- _Task to complete_: Each line below that includes the word "property" adds one to the count; give that count and nothing else.

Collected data

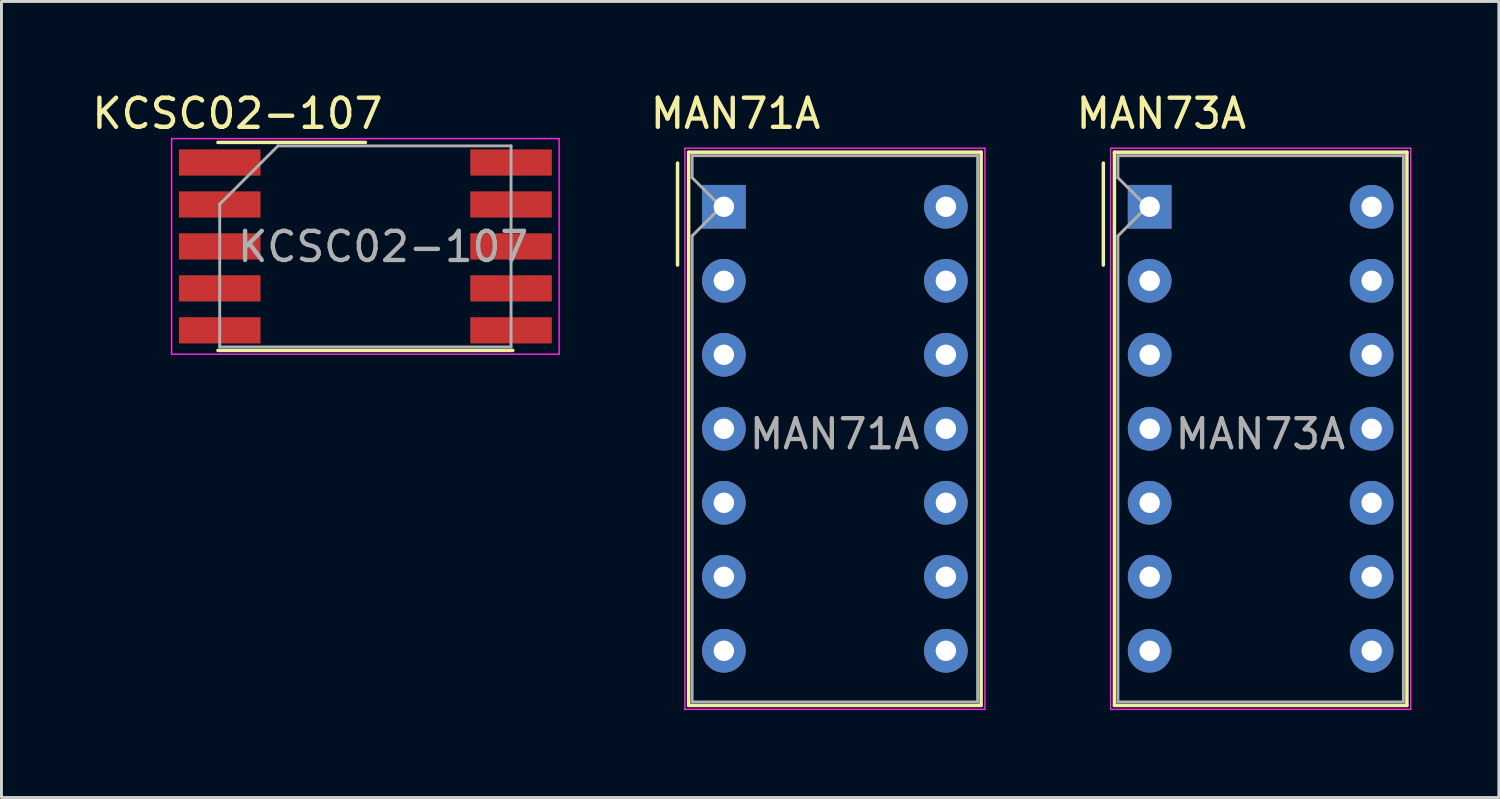
<source format=kicad_pcb>
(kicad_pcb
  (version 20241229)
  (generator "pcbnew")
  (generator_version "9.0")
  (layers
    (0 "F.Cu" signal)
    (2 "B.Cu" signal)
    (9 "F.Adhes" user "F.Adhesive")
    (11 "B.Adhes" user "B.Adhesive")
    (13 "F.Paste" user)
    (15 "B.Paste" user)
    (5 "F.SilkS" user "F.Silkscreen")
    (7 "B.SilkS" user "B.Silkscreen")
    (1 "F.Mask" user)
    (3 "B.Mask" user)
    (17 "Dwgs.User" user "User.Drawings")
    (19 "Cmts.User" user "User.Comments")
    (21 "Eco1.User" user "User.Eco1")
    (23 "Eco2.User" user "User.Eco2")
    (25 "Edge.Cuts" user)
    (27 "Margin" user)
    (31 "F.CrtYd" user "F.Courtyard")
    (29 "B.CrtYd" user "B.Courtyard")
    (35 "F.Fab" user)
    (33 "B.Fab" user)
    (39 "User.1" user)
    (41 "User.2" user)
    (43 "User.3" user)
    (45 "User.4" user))
  (footprint "KCSC02-107"
    (layer "F.Cu")
    (at 9.491 5.408)
    (property "Reference" "KCSC02-107" (at -4.39 -4.56 0) (layer "F.SilkS") (effects (font (size 1 1) (thickness 0.15))))
    (attr smd)
    (fp_line (start -5.06 -3.57) (end 0 -3.57) (stroke (width 0.12) (type solid)) (layer "F.SilkS"))
    (fp_line (start 5.06 3.57) (end -5.06 3.57) (stroke (width 0.12) (type solid)) (layer "F.SilkS"))
    (fp_line (start -6.65 -3.7) (end -6.65 3.7) (stroke (width 0.05) (type solid)) (layer "F.CrtYd"))
    (fp_line (start -6.65 -3.7) (end 6.65 -3.7) (stroke (width 0.05) (type solid)) (layer "F.CrtYd"))
    (fp_line (start 6.65 -3.7) (end 6.65 3.7) (stroke (width 0.05) (type solid)) (layer "F.CrtYd"))
    (fp_line (start 6.65 3.7) (end -6.65 3.7) (stroke (width 0.05) (type solid)) (layer "F.CrtYd"))
    (fp_line (start -5 -1.45) (end -3 -3.45) (stroke (width 0.1) (type solid)) (layer "F.Fab"))
    (fp_line (start -5 3.45) (end -5 -1.45) (stroke (width 0.1) (type solid)) (layer "F.Fab"))
    (fp_line (start -3 -3.45) (end 5 -3.45) (stroke (width 0.1) (type solid)) (layer "F.Fab"))
    (fp_line (start 5 -3.45) (end 5 3.45) (stroke (width 0.1) (type solid)) (layer "F.Fab"))
    (fp_line (start 5 3.45) (end -5 3.45) (stroke (width 0.1) (type solid)) (layer "F.Fab"))
    (fp_text user "${REFERENCE}" (at 0.61 0.01 0) (layer "F.Fab") (effects (font (size 1 1) (thickness 0.15))))
    (pad "1" smd rect (at -5 -2.88) (size 2.8 0.9) (layers "F.Cu" "F.Mask" "F.Paste"))
    (pad "2" smd rect (at -5 -1.44) (size 2.8 0.9) (layers "F.Cu" "F.Mask" "F.Paste"))
    (pad "3" smd rect (at -5 0) (size 2.8 0.9) (layers "F.Cu" "F.Mask" "F.Paste"))
    (pad "4" smd rect (at -5 1.44) (size 2.8 0.9) (layers "F.Cu" "F.Mask" "F.Paste"))
    (pad "5" smd rect (at -5 2.88) (size 2.8 0.9) (layers "F.Cu" "F.Mask" "F.Paste"))
    (pad "6" smd rect (at 5 2.88) (size 2.8 0.9) (layers "F.Cu" "F.Mask" "F.Paste"))
    (pad "7" smd rect (at 5 1.44) (size 2.8 0.9) (layers "F.Cu" "F.Mask" "F.Paste"))
    (pad "8" smd rect (at 5 0) (size 2.8 0.9) (layers "F.Cu" "F.Mask" "F.Paste"))
    (pad "9" smd rect (at 5 -1.44) (size 2.8 0.9) (layers "F.Cu" "F.Mask" "F.Paste"))
    (pad "10" smd rect (at 5 -2.88) (size 2.8 0.9) (layers "F.Cu" "F.Mask" "F.Paste")))
  (footprint "MAN73A"
    (layer "F.Cu")
    (at 36.411 4.048)
    (property "Reference" "MAN73A" (at 0.4 -3.2 0) (layer "F.SilkS") (effects (font (size 1 1) (thickness 0.15))))
    (attr through_hole)
    (fp_line (start -1.59 -1.5) (end -1.59 2) (stroke (width 0.12) (type solid)) (layer "F.SilkS"))
    (fp_line (start -1.21 -1.875) (end 8.83 -1.875) (stroke (width 0.12) (type solid)) (layer "F.SilkS"))
    (fp_line (start -1.21 17.115) (end -1.21 -1.875) (stroke (width 0.12) (type solid)) (layer "F.SilkS"))
    (fp_line (start 8.83 -1.875) (end 8.83 17.115) (stroke (width 0.12) (type solid)) (layer "F.SilkS"))
    (fp_line (start 8.83 17.115) (end -1.21 17.115) (stroke (width 0.12) (type solid)) (layer "F.SilkS"))
    (fp_line (start -1.34 -2.01) (end 8.96 -2.01) (stroke (width 0.05) (type solid)) (layer "F.CrtYd"))
    (fp_line (start -1.34 17.25) (end -1.34 -2.01) (stroke (width 0.05) (type solid)) (layer "F.CrtYd"))
    (fp_line (start 8.96 -2.01) (end 8.96 17.25) (stroke (width 0.05) (type solid)) (layer "F.CrtYd"))
    (fp_line (start 8.96 17.25) (end -1.34 17.25) (stroke (width 0.05) (type solid)) (layer "F.CrtYd"))
    (fp_line (start -1.09 -1.755) (end 8.71 -1.755) (stroke (width 0.1) (type solid)) (layer "F.Fab"))
    (fp_line (start -1.09 -1) (end -1.09 -1.755) (stroke (width 0.1) (type solid)) (layer "F.Fab"))
    (fp_line (start -1.09 1) (end -0.09 0) (stroke (width 0.1) (type solid)) (layer "F.Fab"))
    (fp_line (start -1.09 16.995) (end -1.09 1) (stroke (width 0.1) (type solid)) (layer "F.Fab"))
    (fp_line (start -0.09 0) (end -1.09 -1) (stroke (width 0.1) (type solid)) (layer "F.Fab"))
    (fp_line (start 8.71 -1.755) (end 8.71 16.995) (stroke (width 0.1) (type solid)) (layer "F.Fab"))
    (fp_line (start 8.71 16.995) (end -1.09 16.995) (stroke (width 0.1) (type solid)) (layer "F.Fab"))
    (fp_text user "${REFERENCE}" (at 3.8 7.8 0) (layer "F.Fab") (effects (font (size 1 1) (thickness 0.15))))
    (pad "1" thru_hole rect (at 0 0) (size 1.5 1.5) (drill 0.7) (layers "*.Cu" "*.Mask"))
    (pad "2" thru_hole circle (at 0 2.54) (size 1.5 1.5) (drill 0.7) (layers "*.Cu" "*.Mask"))
    (pad "3" thru_hole circle (at 0 5.08) (size 1.5 1.5) (drill 0.7) (layers "*.Cu" "*.Mask"))
    (pad "4" thru_hole circle (at 0 7.62) (size 1.5 1.5) (drill 0.7) (layers "*.Cu" "*.Mask"))
    (pad "5" thru_hole circle (at 0 10.16) (size 1.5 1.5) (drill 0.7) (layers "*.Cu" "*.Mask"))
    (pad "6" thru_hole circle (at 0 12.7) (size 1.5 1.5) (drill 0.7) (layers "*.Cu" "*.Mask"))
    (pad "7" thru_hole circle (at 0 15.24) (size 1.5 1.5) (drill 0.7) (layers "*.Cu" "*.Mask"))
    (pad "8" thru_hole circle (at 7.62 15.24) (size 1.5 1.5) (drill 0.7) (layers "*.Cu" "*.Mask"))
    (pad "9" thru_hole circle (at 7.62 12.7) (size 1.5 1.5) (drill 0.7) (layers "*.Cu" "*.Mask"))
    (pad "10" thru_hole circle (at 7.62 10.16) (size 1.5 1.5) (drill 0.7) (layers "*.Cu" "*.Mask"))
    (pad "11" thru_hole circle (at 7.62 7.62) (size 1.5 1.5) (drill 0.7) (layers "*.Cu" "*.Mask"))
    (pad "12" thru_hole circle (at 7.62 5.08) (size 1.5 1.5) (drill 0.7) (layers "*.Cu" "*.Mask"))
    (pad "13" thru_hole circle (at 7.62 2.54) (size 1.5 1.5) (drill 0.7) (layers "*.Cu" "*.Mask"))
    (pad "14" thru_hole circle (at 7.62 0) (size 1.5 1.5) (drill 0.7) (layers "*.Cu" "*.Mask")))
  (footprint "MAN71A"
    (layer "F.Cu")
    (at 21.796 4.048)
    (property "Reference" "MAN71A" (at 0.4 -3.2 0) (layer "F.SilkS") (effects (font (size 1 1) (thickness 0.15))))
    (attr through_hole)
    (fp_line (start -1.59 -1.5) (end -1.59 2) (stroke (width 0.12) (type solid)) (layer "F.SilkS"))
    (fp_line (start -1.21 -1.875) (end 8.83 -1.875) (stroke (width 0.12) (type solid)) (layer "F.SilkS"))
    (fp_line (start -1.21 17.115) (end -1.21 -1.875) (stroke (width 0.12) (type solid)) (layer "F.SilkS"))
    (fp_line (start 8.83 -1.875) (end 8.83 17.115) (stroke (width 0.12) (type solid)) (layer "F.SilkS"))
    (fp_line (start 8.83 17.115) (end -1.21 17.115) (stroke (width 0.12) (type solid)) (layer "F.SilkS"))
    (fp_line (start -1.34 -2.01) (end 8.96 -2.01) (stroke (width 0.05) (type solid)) (layer "F.CrtYd"))
    (fp_line (start -1.34 17.25) (end -1.34 -2.01) (stroke (width 0.05) (type solid)) (layer "F.CrtYd"))
    (fp_line (start 8.96 -2.01) (end 8.96 17.25) (stroke (width 0.05) (type solid)) (layer "F.CrtYd"))
    (fp_line (start 8.96 17.25) (end -1.34 17.25) (stroke (width 0.05) (type solid)) (layer "F.CrtYd"))
    (fp_line (start -1.09 -1.755) (end 8.71 -1.755) (stroke (width 0.1) (type solid)) (layer "F.Fab"))
    (fp_line (start -1.09 -1) (end -1.09 -1.755) (stroke (width 0.1) (type solid)) (layer "F.Fab"))
    (fp_line (start -1.09 1) (end -0.09 0) (stroke (width 0.1) (type solid)) (layer "F.Fab"))
    (fp_line (start -1.09 16.995) (end -1.09 1) (stroke (width 0.1) (type solid)) (layer "F.Fab"))
    (fp_line (start -0.09 0) (end -1.09 -1) (stroke (width 0.1) (type solid)) (layer "F.Fab"))
    (fp_line (start 8.71 -1.755) (end 8.71 16.995) (stroke (width 0.1) (type solid)) (layer "F.Fab"))
    (fp_line (start 8.71 16.995) (end -1.09 16.995) (stroke (width 0.1) (type solid)) (layer "F.Fab"))
    (fp_text user "${REFERENCE}" (at 3.8 7.8 0) (layer "F.Fab") (effects (font (size 1 1) (thickness 0.15))))
    (pad "1" thru_hole rect (at 0 0) (size 1.5 1.5) (drill 0.7) (layers "*.Cu" "*.Mask"))
    (pad "2" thru_hole circle (at 0 2.54) (size 1.5 1.5) (drill 0.7) (layers "*.Cu" "*.Mask"))
    (pad "3" thru_hole circle (at 0 5.08) (size 1.5 1.5) (drill 0.7) (layers "*.Cu" "*.Mask"))
    (pad "4" thru_hole circle (at 0 7.62) (size 1.5 1.5) (drill 0.7) (layers "*.Cu" "*.Mask"))
    (pad "5" thru_hole circle (at 0 10.16) (size 1.5 1.5) (drill 0.7) (layers "*.Cu" "*.Mask"))
    (pad "6" thru_hole circle (at 0 12.7) (size 1.5 1.5) (drill 0.7) (layers "*.Cu" "*.Mask"))
    (pad "7" thru_hole circle (at 0 15.24) (size 1.5 1.5) (drill 0.7) (layers "*.Cu" "*.Mask"))
    (pad "8" thru_hole circle (at 7.62 15.24) (size 1.5 1.5) (drill 0.7) (layers "*.Cu" "*.Mask"))
    (pad "9" thru_hole circle (at 7.62 12.7) (size 1.5 1.5) (drill 0.7) (layers "*.Cu" "*.Mask"))
    (pad "10" thru_hole circle (at 7.62 10.16) (size 1.5 1.5) (drill 0.7) (layers "*.Cu" "*.Mask"))
    (pad "11" thru_hole circle (at 7.62 7.62) (size 1.5 1.5) (drill 0.7) (layers "*.Cu" "*.Mask"))
    (pad "12" thru_hole circle (at 7.62 5.08) (size 1.5 1.5) (drill 0.7) (layers "*.Cu" "*.Mask"))
    (pad "13" thru_hole circle (at 7.62 2.54) (size 1.5 1.5) (drill 0.7) (layers "*.Cu" "*.Mask"))
    (pad "14" thru_hole circle (at 7.62 0) (size 1.5 1.5) (drill 0.7) (layers "*.Cu" "*.Mask")))
  (gr_rect
    (start -3 -3)
    (end 48.396 24.323)
    (stroke (width 0.1) (type default))
    (fill no)
    (layer "Edge.Cuts")))
</source>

- _Solution for this problem_: 3